The other tracks start by following the Hatea river, there is a boardwalk through a mangrove swamp then up through the woods before branching up the hillside. Near the top of the Dobbie track are the remains of a Maori fortifications (a Pa site).
It is a good circuit to ascend and descend by different tracks and switch ways up to add to the variety.
My other form of exercise is on the bike, a folding Brompton. A couple of circuits of the loop or taking the 10km Onerhai cycleway/walkway which leads to the Waimahanga walkway, a track following the estuary and partly the course of an old railway line.
All in all it’s not to bad being stuck here in Whangarei, I am probably better off (and safer) here than in the UK at the moment. I was looking forward to being back home and catching up with every one, I am missing my family & friends back in UK. The future is full of uncertainty but others are in a worse situation than me and my thoughts go out to them.

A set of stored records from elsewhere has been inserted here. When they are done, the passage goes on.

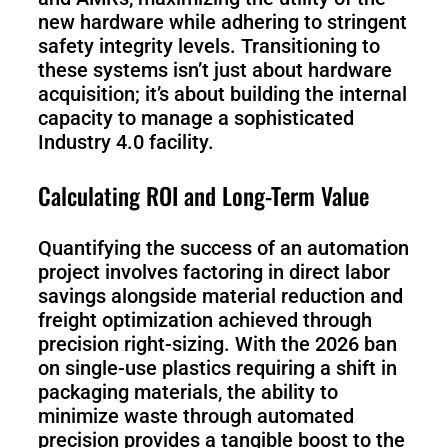
new hardware while adhering to stringent
safety integrity levels. Transitioning to
these systems isn’t just about hardware
acquisition; it’s about building the internal
capacity to manage a sophisticated
Industry 4.0 facility.
Calculating ROI and Long-Term Value
Quantifying the success of an automation
project involves factoring in direct labor
savings alongside material reduction and
freight optimization achieved through
precision right-sizing. With the 2026 ban
on single-use plastics requiring a shift in
packaging materials, the ability to
minimize waste through automated
precision provides a tangible boost to the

Back in Whangarei, Wendy and I did some nice walks in the Whangarei Heads area. We walked to Smugglers cove and Bream Head and also over Mt Aubrey with its dramatic pinnacles.
We paid a visit to Tutukaka and the marvellous coastline there walking from Matua bay to the glorious Whale bay taking in a glorious swim here.
Closer to Whangarie we walked along the Matea river to visit Whangarei falls with a swim in the pool here and a walk along the tree walk of AH Reed memorial park with its large Kauri trees.
All too soon Wendy’s time in New Zealand was up and I was left once again to my own devices.
The Pasifika Fusion festival provided diversion for a day with lots of dancers from the Pacific islands.
I walked the Hatea loop several times, shopped at the growers market for fresh fruit and veg, drunk Flat whites in town but also more energetically cycled the cycle track along the estuary and through the mangroves to the jetty at Onerahi.
Another day I walked up to the Abbey caves, an area of caves and eroded limestone boulders which was interesting to explore.